= Exercise directions =
Up to and including the line that contains "с 2021 г. вырос", return every line from the start of the data, unchanged.

[Dataset entries]
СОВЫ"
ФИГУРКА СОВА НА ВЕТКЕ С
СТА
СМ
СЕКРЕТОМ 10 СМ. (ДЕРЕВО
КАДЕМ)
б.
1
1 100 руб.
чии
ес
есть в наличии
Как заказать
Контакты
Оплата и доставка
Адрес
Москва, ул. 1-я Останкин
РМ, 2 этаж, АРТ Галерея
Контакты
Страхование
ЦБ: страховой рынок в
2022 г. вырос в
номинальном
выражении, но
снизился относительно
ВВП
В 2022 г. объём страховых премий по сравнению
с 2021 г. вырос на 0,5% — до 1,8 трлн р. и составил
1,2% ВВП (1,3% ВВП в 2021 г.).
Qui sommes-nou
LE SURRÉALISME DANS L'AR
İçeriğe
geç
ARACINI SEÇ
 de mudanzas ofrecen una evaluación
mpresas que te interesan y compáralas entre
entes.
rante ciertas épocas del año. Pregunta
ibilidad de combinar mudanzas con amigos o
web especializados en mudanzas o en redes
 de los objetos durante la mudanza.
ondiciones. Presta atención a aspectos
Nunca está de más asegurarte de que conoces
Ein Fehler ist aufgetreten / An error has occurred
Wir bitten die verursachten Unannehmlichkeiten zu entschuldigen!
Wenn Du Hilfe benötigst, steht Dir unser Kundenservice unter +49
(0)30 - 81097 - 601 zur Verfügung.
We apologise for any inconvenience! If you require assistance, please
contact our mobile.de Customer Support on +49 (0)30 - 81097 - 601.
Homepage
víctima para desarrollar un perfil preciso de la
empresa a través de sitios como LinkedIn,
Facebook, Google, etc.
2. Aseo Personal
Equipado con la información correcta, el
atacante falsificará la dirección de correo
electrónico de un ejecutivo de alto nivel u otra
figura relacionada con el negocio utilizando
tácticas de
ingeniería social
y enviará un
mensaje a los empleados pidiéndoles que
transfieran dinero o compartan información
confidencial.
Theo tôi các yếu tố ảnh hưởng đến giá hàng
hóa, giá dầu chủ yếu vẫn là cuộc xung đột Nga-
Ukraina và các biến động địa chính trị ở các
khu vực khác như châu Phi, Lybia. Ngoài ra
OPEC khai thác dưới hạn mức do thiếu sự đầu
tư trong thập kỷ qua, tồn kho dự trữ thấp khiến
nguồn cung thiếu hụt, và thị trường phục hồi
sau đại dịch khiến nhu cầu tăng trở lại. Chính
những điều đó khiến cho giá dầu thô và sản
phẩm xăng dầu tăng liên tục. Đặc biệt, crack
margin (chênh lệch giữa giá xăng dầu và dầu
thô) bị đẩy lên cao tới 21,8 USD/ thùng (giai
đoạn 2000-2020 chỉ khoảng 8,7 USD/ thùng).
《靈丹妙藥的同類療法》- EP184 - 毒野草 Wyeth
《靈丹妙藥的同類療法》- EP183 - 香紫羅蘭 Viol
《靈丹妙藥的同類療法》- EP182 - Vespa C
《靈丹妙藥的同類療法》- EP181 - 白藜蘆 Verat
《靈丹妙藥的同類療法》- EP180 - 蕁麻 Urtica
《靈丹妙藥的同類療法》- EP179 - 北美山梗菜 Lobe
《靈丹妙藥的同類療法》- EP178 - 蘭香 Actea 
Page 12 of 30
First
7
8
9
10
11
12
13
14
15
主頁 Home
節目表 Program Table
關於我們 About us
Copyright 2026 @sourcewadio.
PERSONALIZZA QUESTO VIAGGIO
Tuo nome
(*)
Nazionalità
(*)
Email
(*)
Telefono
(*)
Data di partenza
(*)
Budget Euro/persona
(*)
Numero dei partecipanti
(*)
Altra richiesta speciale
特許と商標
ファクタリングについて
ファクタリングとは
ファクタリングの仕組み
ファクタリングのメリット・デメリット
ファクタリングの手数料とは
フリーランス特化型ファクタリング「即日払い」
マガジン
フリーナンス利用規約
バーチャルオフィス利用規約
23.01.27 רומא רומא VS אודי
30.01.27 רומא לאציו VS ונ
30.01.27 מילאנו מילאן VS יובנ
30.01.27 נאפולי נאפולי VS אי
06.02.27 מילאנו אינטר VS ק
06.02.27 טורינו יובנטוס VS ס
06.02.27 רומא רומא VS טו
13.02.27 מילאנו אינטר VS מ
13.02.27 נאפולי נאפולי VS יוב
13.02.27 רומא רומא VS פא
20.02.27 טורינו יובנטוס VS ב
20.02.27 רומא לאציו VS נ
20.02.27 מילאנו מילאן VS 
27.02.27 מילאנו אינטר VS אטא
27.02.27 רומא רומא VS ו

= Result =
СОВЫ"
ФИГУРКА СОВА НА ВЕТКЕ С
СТА
СМ
СЕКРЕТОМ 10 СМ. (ДЕРЕВО
КАДЕМ)
б.
1
1 100 руб.
чии
ес
есть в наличии
Как заказать
Контакты
Оплата и доставка
Адрес
Москва, ул. 1-я Останкин
РМ, 2 этаж, АРТ Галерея
Контакты
Страхование
ЦБ: страховой рынок в
2022 г. вырос в
номинальном
выражении, но
снизился относительно
ВВП
В 2022 г. объём страховых премий по сравнению
с 2021 г. вырос на 0,5% — до 1,8 трлн р. и составил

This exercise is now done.